The following year my previous classmates asked me if I had named my main character yet and I hadn't. It was very important to me that the character for this story had a First Nation's name so one night I prayed about it. That night I dreamt of the name, "Shi-shi-etko." I woke up and wrote down the name and phoned my auntie Delia the following morning and asked if it was possible for this to be a name. In my culture, (Nle7kepmx), many women's names end in, "qo7" which means "water." "Shey7shiy" means, to "play." My auntie said yes, that it could be a name and it would mean something like, "she plays in the water," or "she loves to play in the water." Shi-shi-etko is actually an Angliacized version of the actual name to allow for easier pronunciation. I also asked many elders in my community if they had ever heard this name before. There was one family who's grandmother carried a similar name, but it was unclear if it was the exact same name. When I spoke with the family, I asked for permission to use the name and was told that because of how the name came to me, that this was okay.

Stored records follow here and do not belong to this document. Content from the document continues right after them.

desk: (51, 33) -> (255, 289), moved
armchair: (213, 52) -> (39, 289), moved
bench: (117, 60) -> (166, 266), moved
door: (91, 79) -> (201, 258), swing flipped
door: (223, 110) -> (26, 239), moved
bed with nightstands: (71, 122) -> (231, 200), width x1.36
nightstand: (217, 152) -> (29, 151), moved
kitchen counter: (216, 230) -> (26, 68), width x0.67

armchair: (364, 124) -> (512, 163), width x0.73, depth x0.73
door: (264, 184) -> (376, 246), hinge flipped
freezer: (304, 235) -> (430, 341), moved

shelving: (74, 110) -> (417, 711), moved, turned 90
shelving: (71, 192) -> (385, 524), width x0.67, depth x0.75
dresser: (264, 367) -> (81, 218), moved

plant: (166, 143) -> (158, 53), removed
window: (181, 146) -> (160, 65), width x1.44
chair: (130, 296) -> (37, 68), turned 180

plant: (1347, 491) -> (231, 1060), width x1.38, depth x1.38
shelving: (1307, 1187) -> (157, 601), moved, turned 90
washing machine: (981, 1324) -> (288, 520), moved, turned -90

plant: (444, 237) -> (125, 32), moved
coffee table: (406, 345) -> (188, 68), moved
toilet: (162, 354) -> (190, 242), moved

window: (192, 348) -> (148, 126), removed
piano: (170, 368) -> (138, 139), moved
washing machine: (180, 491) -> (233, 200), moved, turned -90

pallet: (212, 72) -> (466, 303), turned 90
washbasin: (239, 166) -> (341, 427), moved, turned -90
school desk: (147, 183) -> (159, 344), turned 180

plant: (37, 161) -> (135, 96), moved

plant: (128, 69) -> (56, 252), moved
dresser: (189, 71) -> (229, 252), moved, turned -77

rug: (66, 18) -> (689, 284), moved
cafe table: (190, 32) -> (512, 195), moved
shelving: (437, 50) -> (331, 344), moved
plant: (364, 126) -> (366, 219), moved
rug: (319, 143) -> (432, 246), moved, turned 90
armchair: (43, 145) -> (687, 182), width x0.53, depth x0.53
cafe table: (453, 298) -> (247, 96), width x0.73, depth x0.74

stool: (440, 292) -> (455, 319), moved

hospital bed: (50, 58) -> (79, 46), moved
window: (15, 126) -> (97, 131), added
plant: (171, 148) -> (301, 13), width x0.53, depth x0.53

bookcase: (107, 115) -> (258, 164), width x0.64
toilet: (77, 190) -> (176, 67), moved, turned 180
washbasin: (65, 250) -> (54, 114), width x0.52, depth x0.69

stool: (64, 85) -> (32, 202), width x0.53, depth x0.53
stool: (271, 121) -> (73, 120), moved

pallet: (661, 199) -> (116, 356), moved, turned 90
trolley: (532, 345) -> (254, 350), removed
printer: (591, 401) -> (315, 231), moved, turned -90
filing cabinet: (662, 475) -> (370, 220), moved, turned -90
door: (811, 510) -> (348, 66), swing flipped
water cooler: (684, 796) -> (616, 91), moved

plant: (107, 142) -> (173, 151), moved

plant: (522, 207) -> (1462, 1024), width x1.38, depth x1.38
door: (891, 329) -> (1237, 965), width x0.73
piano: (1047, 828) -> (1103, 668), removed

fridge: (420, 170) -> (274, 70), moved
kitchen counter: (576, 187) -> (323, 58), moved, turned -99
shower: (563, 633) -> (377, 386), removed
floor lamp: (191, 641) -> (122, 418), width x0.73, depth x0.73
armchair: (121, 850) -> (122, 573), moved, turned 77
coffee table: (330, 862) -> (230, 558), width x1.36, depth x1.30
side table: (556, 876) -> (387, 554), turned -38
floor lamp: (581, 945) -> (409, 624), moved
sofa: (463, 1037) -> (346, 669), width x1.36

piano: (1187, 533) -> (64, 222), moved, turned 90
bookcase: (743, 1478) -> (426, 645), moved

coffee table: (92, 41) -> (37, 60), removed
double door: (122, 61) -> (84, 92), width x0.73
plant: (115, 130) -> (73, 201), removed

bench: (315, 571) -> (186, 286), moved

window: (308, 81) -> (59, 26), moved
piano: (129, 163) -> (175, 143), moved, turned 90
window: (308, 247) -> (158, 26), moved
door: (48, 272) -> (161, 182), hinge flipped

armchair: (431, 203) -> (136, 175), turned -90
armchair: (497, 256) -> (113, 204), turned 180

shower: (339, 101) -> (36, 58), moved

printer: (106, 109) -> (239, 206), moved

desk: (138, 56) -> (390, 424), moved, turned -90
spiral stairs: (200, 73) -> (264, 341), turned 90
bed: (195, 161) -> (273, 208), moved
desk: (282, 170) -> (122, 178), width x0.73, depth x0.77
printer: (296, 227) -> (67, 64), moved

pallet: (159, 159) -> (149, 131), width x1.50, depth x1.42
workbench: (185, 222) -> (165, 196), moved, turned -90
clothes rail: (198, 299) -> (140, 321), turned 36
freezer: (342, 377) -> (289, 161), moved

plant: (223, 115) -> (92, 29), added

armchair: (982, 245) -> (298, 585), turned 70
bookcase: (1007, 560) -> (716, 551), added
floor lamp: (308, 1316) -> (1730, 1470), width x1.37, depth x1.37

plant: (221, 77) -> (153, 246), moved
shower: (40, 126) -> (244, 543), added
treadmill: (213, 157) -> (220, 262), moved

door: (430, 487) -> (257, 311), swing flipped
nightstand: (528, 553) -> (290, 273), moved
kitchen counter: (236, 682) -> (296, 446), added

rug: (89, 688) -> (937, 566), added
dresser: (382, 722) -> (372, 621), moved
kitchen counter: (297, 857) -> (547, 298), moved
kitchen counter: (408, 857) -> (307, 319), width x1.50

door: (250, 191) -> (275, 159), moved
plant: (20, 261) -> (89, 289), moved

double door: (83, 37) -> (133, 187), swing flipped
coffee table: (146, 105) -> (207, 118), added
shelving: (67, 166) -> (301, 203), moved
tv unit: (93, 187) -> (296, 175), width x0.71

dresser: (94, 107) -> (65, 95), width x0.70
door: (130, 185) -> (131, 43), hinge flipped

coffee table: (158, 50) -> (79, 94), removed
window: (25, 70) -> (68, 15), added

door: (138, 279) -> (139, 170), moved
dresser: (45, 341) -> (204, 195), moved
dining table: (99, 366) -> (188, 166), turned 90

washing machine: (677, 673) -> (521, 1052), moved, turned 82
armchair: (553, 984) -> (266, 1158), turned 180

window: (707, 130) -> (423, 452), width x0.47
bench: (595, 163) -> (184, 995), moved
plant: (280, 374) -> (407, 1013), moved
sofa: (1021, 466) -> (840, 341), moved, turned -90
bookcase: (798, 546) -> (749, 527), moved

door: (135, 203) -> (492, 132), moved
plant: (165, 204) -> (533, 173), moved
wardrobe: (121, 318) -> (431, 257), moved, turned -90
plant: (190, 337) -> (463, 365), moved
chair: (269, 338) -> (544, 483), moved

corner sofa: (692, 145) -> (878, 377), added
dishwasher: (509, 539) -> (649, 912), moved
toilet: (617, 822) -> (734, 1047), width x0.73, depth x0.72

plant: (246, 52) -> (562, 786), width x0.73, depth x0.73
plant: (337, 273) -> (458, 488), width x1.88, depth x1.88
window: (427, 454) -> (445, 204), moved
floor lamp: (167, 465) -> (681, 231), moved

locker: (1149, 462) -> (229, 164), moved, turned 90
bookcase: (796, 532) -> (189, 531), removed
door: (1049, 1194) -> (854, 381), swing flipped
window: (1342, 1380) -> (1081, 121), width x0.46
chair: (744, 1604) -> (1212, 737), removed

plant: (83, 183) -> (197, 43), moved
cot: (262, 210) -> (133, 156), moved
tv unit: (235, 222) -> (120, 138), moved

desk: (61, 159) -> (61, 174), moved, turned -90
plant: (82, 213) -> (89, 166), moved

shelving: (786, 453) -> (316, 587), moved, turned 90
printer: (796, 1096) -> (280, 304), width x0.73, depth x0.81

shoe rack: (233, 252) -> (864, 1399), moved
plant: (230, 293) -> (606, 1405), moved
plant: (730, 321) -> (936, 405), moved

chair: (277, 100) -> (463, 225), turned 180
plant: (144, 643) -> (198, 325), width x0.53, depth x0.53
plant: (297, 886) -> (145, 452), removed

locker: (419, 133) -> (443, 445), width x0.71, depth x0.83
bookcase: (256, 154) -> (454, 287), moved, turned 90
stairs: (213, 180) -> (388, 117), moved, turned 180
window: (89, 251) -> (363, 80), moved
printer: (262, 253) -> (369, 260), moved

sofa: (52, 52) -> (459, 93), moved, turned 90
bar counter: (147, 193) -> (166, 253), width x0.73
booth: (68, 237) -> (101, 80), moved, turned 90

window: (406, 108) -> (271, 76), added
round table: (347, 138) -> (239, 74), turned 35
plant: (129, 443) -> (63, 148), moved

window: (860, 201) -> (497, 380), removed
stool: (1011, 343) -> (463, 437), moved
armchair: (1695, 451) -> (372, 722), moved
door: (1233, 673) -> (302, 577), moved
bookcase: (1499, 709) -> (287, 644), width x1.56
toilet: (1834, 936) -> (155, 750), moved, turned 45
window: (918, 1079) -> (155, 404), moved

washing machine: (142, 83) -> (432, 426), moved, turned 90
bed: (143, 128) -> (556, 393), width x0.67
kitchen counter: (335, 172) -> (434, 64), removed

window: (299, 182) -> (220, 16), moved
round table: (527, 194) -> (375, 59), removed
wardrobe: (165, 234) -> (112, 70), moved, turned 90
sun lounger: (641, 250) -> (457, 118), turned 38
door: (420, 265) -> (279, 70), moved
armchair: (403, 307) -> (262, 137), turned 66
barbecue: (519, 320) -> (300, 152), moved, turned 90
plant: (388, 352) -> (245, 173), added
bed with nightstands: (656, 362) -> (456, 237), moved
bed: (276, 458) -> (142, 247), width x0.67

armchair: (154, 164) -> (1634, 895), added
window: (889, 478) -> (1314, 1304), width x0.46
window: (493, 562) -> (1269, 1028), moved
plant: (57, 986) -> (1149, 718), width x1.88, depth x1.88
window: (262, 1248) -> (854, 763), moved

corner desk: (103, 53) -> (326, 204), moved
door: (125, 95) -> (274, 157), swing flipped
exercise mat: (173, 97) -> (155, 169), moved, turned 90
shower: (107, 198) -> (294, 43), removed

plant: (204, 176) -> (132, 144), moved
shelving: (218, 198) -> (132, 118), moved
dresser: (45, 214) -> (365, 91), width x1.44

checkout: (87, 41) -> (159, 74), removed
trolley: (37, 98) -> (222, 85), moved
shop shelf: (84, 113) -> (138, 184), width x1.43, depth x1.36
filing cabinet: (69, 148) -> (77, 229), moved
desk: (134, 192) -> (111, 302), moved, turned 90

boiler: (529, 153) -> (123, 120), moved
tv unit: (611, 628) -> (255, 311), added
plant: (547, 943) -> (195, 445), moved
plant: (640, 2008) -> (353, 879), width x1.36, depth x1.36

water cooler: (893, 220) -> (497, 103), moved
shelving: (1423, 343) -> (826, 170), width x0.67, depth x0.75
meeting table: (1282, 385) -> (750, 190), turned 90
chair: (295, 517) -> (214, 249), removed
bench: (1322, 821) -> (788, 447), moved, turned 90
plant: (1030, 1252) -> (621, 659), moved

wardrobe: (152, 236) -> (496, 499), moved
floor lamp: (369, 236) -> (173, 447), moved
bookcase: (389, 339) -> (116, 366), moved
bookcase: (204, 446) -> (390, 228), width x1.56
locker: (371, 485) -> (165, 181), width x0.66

When I finally sent Shi-shi-etko to Groundwood, it was with a lot of encouragement from my family, friends and classmates. I was at a bit of a crossroads about my dreams for my future. It was following my younger brother's passing and I had failed almost an entire year of the Native Indian Teachers Education Program at the University of British Columbia. I knew that I eventually wanted to go into teaching, but my first goal was to write. I took a year off and worked for Sto:lo Nation at a job that I loved but one that was also not my dream. Many family, aquaintances and co-workers questioned my dream of being a writer because according to my auntie, "writers starve." I finally applied to the UBC Dept of Creative Writing Program despite family hesitation and was accepted. It was at that same time my first book was accepted by my publisher, Groundwood Books. I knew then that my dream was to write and get books published as it still is.
My goal with the story, Shi-shi-etko, is that it awakens people, opens eyes and hearts to the impact of Residential Schools and to our Aboriginal children and families. My hope is that children of all nations everywhere can understand that no matter who they are, no matter where they come from, they are sacred. To be inspired by it and always be proud of their of who they are and where they come from.